= WORK REQUEST =
Rewrite the entries, starting at the first one and ending at the line that contains "0.319768, 0.422087, 0.831629]]", replacing "median" with "mean" and leaving everything else unchanged.

====

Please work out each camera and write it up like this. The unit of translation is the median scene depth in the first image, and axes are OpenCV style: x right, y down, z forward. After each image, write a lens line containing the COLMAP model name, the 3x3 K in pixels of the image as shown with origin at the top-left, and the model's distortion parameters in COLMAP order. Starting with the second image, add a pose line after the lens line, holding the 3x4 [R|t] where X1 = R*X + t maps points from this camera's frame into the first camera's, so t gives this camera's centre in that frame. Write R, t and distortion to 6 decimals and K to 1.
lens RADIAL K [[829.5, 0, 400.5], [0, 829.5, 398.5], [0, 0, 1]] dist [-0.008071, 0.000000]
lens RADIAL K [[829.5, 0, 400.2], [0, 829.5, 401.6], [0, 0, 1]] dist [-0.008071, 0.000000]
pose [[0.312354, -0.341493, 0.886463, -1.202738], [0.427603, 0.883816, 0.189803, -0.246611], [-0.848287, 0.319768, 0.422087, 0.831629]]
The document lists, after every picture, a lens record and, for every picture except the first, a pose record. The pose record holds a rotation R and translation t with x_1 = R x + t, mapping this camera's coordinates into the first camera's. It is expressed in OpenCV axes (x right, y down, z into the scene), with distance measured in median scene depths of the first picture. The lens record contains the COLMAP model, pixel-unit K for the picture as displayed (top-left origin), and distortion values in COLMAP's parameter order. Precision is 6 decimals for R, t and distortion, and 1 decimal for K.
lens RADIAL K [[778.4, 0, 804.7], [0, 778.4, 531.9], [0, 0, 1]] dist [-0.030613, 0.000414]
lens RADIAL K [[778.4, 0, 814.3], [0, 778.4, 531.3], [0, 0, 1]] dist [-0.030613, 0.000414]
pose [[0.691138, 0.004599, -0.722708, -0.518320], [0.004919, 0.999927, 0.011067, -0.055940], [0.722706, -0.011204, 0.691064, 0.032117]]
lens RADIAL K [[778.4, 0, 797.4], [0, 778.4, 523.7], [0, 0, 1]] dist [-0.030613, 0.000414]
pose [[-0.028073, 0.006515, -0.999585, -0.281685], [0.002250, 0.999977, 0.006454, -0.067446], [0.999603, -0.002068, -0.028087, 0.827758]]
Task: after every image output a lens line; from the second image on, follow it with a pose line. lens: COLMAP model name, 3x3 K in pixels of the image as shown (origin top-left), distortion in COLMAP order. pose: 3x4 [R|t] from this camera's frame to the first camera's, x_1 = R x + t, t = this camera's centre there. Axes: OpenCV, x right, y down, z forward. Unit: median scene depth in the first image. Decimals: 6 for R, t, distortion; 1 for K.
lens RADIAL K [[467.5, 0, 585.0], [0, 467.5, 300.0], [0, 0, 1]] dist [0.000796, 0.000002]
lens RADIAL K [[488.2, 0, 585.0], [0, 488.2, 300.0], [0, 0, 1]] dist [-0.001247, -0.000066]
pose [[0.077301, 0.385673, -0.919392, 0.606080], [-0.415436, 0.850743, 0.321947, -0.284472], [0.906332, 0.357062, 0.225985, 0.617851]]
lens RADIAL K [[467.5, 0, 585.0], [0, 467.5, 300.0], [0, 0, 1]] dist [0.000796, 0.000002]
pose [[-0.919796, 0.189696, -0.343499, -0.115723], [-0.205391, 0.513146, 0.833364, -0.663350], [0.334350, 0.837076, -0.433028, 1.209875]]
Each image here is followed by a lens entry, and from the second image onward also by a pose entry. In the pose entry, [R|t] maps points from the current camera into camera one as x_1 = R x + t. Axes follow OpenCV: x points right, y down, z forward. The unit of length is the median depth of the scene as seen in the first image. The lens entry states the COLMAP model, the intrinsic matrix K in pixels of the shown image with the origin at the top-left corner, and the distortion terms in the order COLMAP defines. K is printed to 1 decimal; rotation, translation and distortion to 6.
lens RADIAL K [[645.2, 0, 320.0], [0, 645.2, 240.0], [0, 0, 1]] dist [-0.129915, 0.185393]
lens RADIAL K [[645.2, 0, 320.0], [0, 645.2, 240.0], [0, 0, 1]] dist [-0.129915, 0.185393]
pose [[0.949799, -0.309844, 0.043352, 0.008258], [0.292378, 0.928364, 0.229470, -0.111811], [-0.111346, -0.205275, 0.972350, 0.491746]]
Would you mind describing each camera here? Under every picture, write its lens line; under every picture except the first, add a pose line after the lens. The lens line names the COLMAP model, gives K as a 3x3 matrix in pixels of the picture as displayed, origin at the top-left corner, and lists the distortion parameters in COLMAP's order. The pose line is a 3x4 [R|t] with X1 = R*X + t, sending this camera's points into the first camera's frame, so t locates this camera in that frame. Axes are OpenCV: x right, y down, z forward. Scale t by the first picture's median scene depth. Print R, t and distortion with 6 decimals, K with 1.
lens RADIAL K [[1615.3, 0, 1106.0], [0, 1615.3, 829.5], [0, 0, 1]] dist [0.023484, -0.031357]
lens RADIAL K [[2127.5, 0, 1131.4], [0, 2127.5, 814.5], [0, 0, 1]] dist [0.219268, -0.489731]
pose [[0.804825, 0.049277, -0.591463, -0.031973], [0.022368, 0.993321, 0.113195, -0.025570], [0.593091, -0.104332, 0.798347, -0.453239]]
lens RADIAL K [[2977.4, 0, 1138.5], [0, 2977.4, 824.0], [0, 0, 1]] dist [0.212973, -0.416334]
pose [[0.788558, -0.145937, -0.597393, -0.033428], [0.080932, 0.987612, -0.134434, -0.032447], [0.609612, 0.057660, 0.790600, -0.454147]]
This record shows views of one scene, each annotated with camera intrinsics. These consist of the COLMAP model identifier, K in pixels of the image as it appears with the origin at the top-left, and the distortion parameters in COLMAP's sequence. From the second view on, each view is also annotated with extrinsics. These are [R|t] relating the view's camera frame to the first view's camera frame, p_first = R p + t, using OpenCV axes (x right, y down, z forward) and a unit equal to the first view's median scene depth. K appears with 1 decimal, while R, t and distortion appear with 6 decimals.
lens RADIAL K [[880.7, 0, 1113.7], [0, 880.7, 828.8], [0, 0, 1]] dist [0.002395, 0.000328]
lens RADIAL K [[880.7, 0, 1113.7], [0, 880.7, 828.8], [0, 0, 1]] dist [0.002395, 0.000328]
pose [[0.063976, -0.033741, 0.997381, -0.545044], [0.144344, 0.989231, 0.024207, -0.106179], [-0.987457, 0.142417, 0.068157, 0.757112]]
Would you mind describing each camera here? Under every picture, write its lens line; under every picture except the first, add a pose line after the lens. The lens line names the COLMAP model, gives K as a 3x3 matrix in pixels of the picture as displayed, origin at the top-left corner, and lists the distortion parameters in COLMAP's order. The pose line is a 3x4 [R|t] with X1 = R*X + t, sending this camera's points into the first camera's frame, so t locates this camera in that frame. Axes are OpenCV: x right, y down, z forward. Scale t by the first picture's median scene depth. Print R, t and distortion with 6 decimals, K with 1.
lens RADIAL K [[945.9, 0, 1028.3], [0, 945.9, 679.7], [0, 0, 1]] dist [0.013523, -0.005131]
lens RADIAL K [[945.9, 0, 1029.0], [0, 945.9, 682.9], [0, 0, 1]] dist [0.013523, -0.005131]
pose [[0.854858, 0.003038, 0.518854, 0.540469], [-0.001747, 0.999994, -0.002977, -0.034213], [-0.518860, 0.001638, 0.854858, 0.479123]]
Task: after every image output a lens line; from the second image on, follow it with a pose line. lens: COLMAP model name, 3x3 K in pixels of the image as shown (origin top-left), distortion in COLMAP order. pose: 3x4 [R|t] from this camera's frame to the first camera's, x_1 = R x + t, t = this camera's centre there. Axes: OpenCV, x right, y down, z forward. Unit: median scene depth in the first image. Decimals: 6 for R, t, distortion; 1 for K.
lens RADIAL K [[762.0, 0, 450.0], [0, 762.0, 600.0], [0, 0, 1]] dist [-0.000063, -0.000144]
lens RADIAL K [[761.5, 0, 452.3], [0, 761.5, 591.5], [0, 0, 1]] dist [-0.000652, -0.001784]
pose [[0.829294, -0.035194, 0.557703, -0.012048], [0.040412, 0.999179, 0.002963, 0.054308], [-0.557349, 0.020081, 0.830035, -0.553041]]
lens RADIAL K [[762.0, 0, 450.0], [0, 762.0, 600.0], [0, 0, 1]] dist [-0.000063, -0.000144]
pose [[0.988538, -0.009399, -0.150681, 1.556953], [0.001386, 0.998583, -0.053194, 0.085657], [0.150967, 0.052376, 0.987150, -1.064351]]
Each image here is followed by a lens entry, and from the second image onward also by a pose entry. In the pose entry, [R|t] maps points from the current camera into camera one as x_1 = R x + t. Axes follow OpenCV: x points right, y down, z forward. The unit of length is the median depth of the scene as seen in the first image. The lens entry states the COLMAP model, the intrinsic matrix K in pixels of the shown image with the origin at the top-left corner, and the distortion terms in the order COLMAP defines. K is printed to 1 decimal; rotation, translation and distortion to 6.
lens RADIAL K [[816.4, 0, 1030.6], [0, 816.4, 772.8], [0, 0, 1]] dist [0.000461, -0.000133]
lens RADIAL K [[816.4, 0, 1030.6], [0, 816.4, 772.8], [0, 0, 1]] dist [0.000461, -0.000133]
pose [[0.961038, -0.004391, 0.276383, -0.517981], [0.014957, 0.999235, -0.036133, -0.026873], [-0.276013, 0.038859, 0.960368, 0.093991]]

====

= TASK RESULT =
Please work out each camera and write it up like this. The unit of translation is the mean scene depth in the first image, and axes are OpenCV style: x right, y down, z forward. After each image, write a lens line containing the COLMAP model name, the 3x3 K in pixels of the image as shown with origin at the top-left, and the model's distortion parameters in COLMAP order. Starting with the second image, add a pose line after the lens line, holding the 3x4 [R|t] where X1 = R*X + t maps points from this camera's frame into the first camera's, so t gives this camera's centre in that frame. Write R, t and distortion to 6 decimals and K to 1.
lens RADIAL K [[829.5, 0, 400.5], [0, 829.5, 398.5], [0, 0, 1]] dist [-0.008071, 0.000000]
lens RADIAL K [[829.5, 0, 400.2], [0, 829.5, 401.6], [0, 0, 1]] dist [-0.008071, 0.000000]
pose [[0.312354, -0.341493, 0.886463, -1.202738], [0.427603, 0.883816, 0.189803, -0.246611], [-0.848287, 0.319768, 0.422087, 0.831629]]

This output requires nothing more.